** Opening Data shown block **
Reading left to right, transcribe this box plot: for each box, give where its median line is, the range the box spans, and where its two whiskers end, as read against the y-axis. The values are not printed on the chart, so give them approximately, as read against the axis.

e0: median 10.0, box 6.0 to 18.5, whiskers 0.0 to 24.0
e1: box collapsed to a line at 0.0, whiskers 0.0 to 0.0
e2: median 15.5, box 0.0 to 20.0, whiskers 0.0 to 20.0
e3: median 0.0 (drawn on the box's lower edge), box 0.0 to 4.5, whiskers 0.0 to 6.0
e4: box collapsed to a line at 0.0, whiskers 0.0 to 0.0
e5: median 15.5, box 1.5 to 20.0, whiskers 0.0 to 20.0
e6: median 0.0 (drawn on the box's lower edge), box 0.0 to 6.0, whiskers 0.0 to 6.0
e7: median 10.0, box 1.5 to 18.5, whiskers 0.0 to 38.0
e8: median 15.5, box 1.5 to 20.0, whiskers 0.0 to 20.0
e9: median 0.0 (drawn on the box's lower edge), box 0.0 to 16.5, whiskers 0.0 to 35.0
** Closing Data shown block **
The task —
Copy out every line of the records word for word, without changing anything.

Answer below —
Reading left to right, transcribe this box plot: for each box, give where its median line is, the range the box spans, and where its two whiskers end, as read against the y-axis. The values are not printed on the chart, so give them approximately, as read against the axis.

e0: median 10.0, box 6.0 to 18.5, whiskers 0.0 to 24.0
e1: box collapsed to a line at 0.0, whiskers 0.0 to 0.0
e2: median 15.5, box 0.0 to 20.0, whiskers 0.0 to 20.0
e3: median 0.0 (drawn on the box's lower edge), box 0.0 to 4.5, whiskers 0.0 to 6.0
e4: box collapsed to a line at 0.0, whiskers 0.0 to 0.0
e5: median 15.5, box 1.5 to 20.0, whiskers 0.0 to 20.0
e6: median 0.0 (drawn on the box's lower edge), box 0.0 to 6.0, whiskers 0.0 to 6.0
e7: median 10.0, box 1.5 to 18.5, whiskers 0.0 to 38.0
e8: median 15.5, box 1.5 to 20.0, whiskers 0.0 to 20.0
e9: median 0.0 (drawn on the box's lower edge), box 0.0 to 16.5, whiskers 0.0 to 35.0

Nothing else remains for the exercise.